En effet, la loi du 23 décembre 2016 issue du projet de loi n°7020 appelée également la « réforme fiscale 2017 » a ajouté à la liste des infractions primaires de blanchiment et du financement du terrorisme[1] la fraude fiscale aggravée ou caractérisée, inexistante jusqu’alors dans l’article 506 du Code pénal, qui ne prévoyait que la fraude fiscale simple ou l’escroquerie fiscale.

Finalement, les projets de loi n°7216 et n°7217, actuellement en cours d’adoption, transposeront les articles 30 et 31 de la directive 2015/849 précitée afin d’instituer, d’un côté, un registre des bénéficiaires effectifs de structures principalement sociétaires et, d’un autre côté, un registre des fiducies qui génèrent des conséquences fiscales.
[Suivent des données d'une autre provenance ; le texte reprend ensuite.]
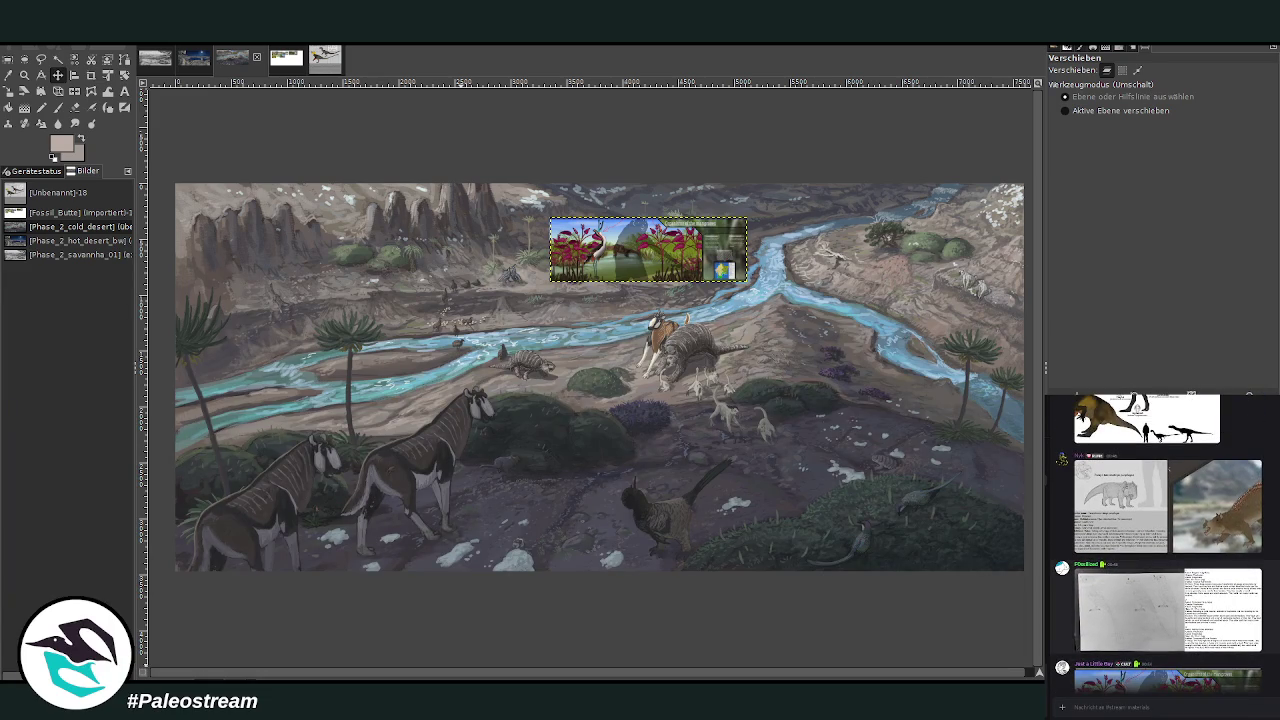
{"action": "scroll", "coordinate": [1165, 543], "scroll_direction": "down", "scroll_amount": 5}
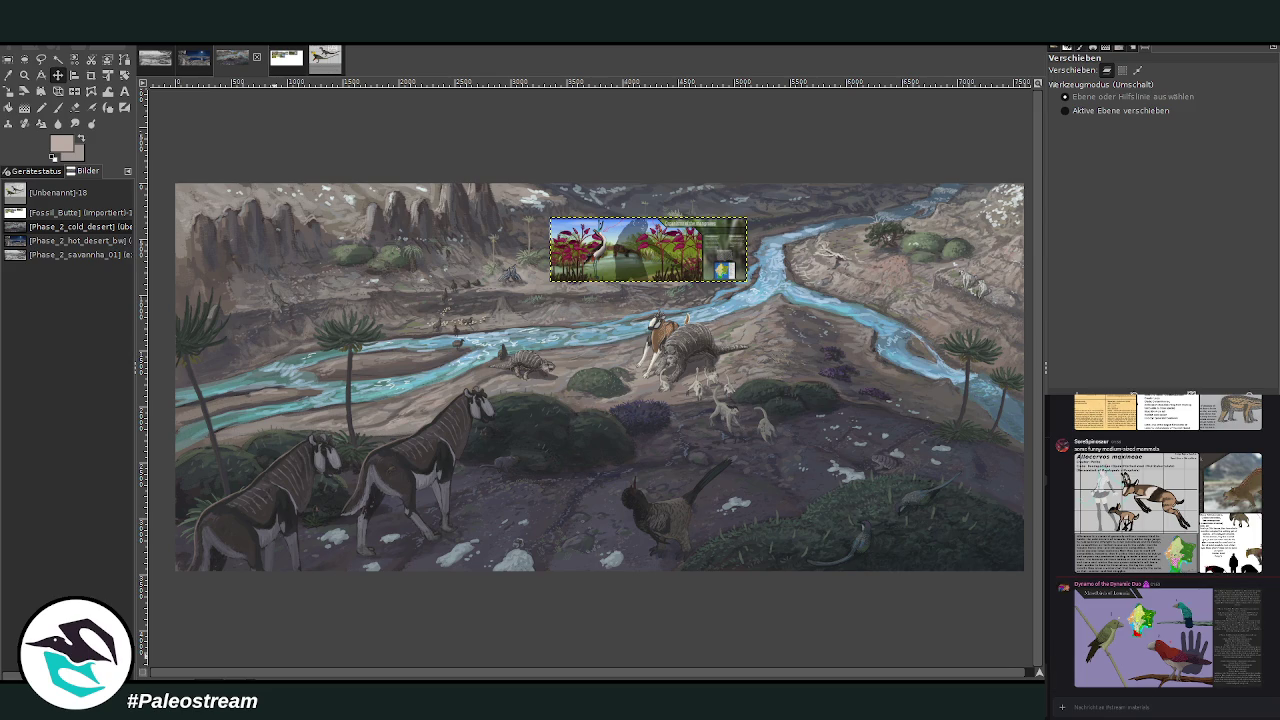
{"action": "left_click_drag", "start_coordinate": [510, 674], "coordinate": [662, 676]}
[1] Pour donner lieu au blanchiment, il faut à la base un fait sanctionnable, soit une infraction dite « primaire », par rapport au blanchiment qui, lui, n’est que secondaire. Si les cas d’incriminations primaires étaient jusqu’alors réservés à des crimes graves comme par exemple le financement du terrorisme, le trafic d’armes ou de drogue, la directive 2015/849 précitée vient y ajouter la fraude fiscale aggravée ou caractérisée.